FOR more than 100 years, the Port of Seattle has been a vital part of our region’s economic development and cultural growth. People and goods from around the world enter — and exit — our region through airport and seaport facilities, creating jobs and business opportunities for everyone from new immigrants to CEOs, and generating millions of dollars in local and state taxes.
With Port CEO Ted Fick’s sudden resignation on Feb. 1, this major regional asset is missing strong leadership at the helm. The port commission should act quickly to find the right person. If there were ever a time when the port needed strong management, it is now.
Throughout the past century, there were port managers who stepped up and made courageous and visionary decisions — investing millions of dollars in container-handling facilities, promoting the idea of double-stacking containers on train cars before it had been widely accepted, building the finest recreational boat marina in the Pacific Northwest at Shilshole Bay, and building satellite passenger terminals at the international airport to accommodate predicted growth.
The port’s airport and seaport facilities, together with Tacoma’s seaport facilities, are important engines driving the state’s economy. Hundreds of thousands of jobs throughout the state are supported by international trade activities that depend on the ports.

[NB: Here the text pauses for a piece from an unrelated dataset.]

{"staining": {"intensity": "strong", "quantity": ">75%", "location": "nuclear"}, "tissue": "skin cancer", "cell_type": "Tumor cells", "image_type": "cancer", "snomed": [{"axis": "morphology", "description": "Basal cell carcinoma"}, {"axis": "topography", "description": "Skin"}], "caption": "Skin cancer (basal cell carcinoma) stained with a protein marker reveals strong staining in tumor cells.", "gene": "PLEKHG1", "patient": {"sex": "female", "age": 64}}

Today, the port faces huge challenges.
More than $2 billion is being invested to modernize and expand Seattle-Tacoma International Airport — the principal commercial airport for the state. It is crucial that the project be effectively managed.

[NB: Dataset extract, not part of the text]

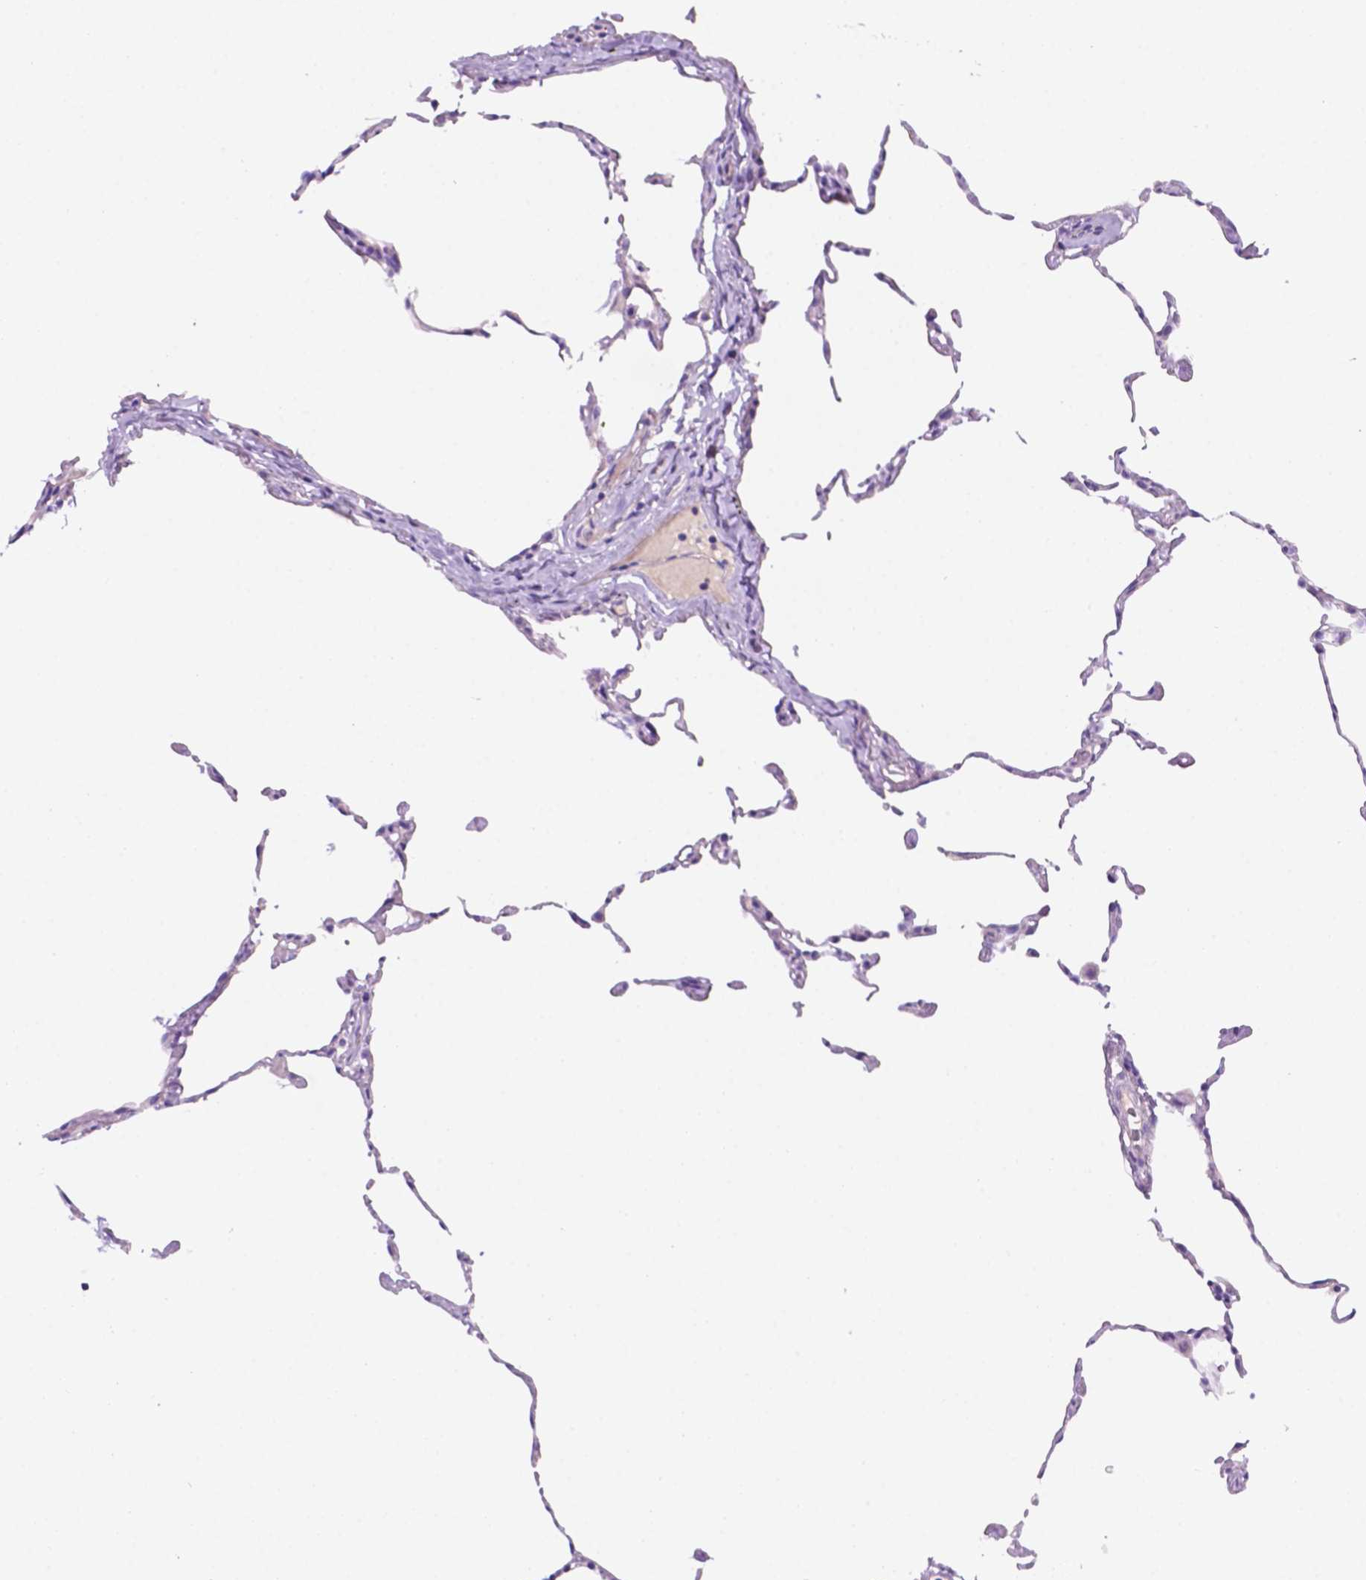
{"staining": {"intensity": "negative", "quantity": "none", "location": "none"}, "tissue": "lung", "cell_type": "Alveolar cells", "image_type": "normal", "snomed": [{"axis": "morphology", "description": "Normal tissue, NOS"}, {"axis": "topography", "description": "Lung"}], "caption": "Immunohistochemical staining of unremarkable lung reveals no significant expression in alveolar cells.", "gene": "CEACAM7", "patient": {"sex": "female", "age": 57}}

The Northwest Seaport Alliance, a joint venture of the ports of Seattle and Tacoma, is just getting off the ground. It faces huge challenges in the hypercompetitive and changing ocean container shipping business.
Myriad issues face the port that will require complicated negotiations this year with local and state government officials, organized labor, business leaders and neighbors — the uplands at Pier 90/91, the rebuilding of Alaskan Way, the NBA arena issue, the demolition of the Highway 99 viaduct, the Lander Street crossing, airport noise, the future of Terminal 46 and the rebuilding of the Colman Dock ferry terminal among them.
The port commission also needs to restore public confidence in its leadership.
In this environment, legislators are already considering drastic measures that would change how the port is governed.
Port commissioners don’t have the luxury of conducting a yearlong process to install a new executive director or CEO. They need to move forward quickly to appoint someone with proven abilities, respect in the community, and the management and leadership skills to quickly restore public confidence and take on the challenges that lie immediately ahead.